There’s just not enough time anymore. I’m doing too many things or, rather, so many things are happening that I can’t hope to record them all on “paper.” It’s all unforgettable, however, and that is comforting.
Yesterday morning I went to see my father, and the two of us brought back two computers for me (an old G3 tower and an ailing PC with a broken fan), a nifty high-tech fan (technically an “air ionizer”) and a few other odds and ends. Interesting conversations throughout the morning. I realized how much he misses me, how much I’m enjoying the distance, and how much he really doesn’t understand about certain parts of me.
Afterwards I went to the Brooklyn Botanical Gardens with Sara and we walked for hours. It’s such a small world when you’re social; we ran into someone we both knew (I knew him first from juggling with the Carmine Street Irregulars), and then later I said hi to Michael from the Sci-Fi Meetup (for the second random time this week). That night, I saw and briefly spoke with Zoe, a classmate from elementary school. (She lives in the Village now. I can’t believe we recognized each other.)

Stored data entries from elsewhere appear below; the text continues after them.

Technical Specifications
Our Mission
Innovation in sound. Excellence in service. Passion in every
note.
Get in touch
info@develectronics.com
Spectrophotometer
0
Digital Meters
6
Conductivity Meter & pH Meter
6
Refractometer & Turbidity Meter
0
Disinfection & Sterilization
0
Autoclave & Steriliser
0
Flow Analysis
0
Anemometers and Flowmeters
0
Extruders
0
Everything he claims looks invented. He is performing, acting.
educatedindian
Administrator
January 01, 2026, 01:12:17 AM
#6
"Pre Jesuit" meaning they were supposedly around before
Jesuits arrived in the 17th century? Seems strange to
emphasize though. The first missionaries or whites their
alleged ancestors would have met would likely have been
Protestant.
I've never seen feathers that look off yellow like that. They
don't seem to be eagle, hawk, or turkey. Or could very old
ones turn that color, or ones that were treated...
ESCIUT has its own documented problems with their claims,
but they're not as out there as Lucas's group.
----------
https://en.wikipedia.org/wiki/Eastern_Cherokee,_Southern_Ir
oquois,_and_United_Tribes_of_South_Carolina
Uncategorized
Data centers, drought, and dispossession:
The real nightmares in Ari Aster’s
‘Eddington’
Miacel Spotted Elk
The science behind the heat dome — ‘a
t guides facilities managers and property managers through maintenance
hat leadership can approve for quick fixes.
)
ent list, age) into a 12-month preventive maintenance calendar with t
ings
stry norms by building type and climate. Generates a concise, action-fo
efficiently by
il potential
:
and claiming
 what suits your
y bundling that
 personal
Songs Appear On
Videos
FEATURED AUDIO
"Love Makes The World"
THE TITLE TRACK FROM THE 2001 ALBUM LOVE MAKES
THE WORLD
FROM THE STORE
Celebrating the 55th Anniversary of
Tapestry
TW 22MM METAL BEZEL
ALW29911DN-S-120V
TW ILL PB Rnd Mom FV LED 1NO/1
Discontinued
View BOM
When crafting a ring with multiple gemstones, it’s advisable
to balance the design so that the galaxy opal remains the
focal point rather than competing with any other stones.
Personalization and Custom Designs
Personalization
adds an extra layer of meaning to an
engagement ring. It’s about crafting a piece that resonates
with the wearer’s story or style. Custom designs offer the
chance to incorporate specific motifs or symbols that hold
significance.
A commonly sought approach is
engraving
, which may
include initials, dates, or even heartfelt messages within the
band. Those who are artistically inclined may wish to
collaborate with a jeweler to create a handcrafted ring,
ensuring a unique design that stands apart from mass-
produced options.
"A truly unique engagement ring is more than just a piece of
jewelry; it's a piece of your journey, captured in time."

For the entire evening, we walked for miles around New York City just talking. I took her to see Chelsea Market and promised to return with her when the shops were still open. I took her to Venierro’s for dessert, Bus Stop Café for dinner. She shared so many memories with me. I felt like the conversation didn’t stop even during the contented silences.
I spent the night and finally got a good night’s rest for the first time in a long time. She let me sleep so I woke up today at three o’clock or so. We went for breakfast at Toast and spoke of life, happiness, and the future. I want to prove to myself that I’m not stuck in New York City, that I can go and be elsewhere.
The rain felt right. The coffee tasted right. The company felt right. I felt right again. I’m okay; I feel alive.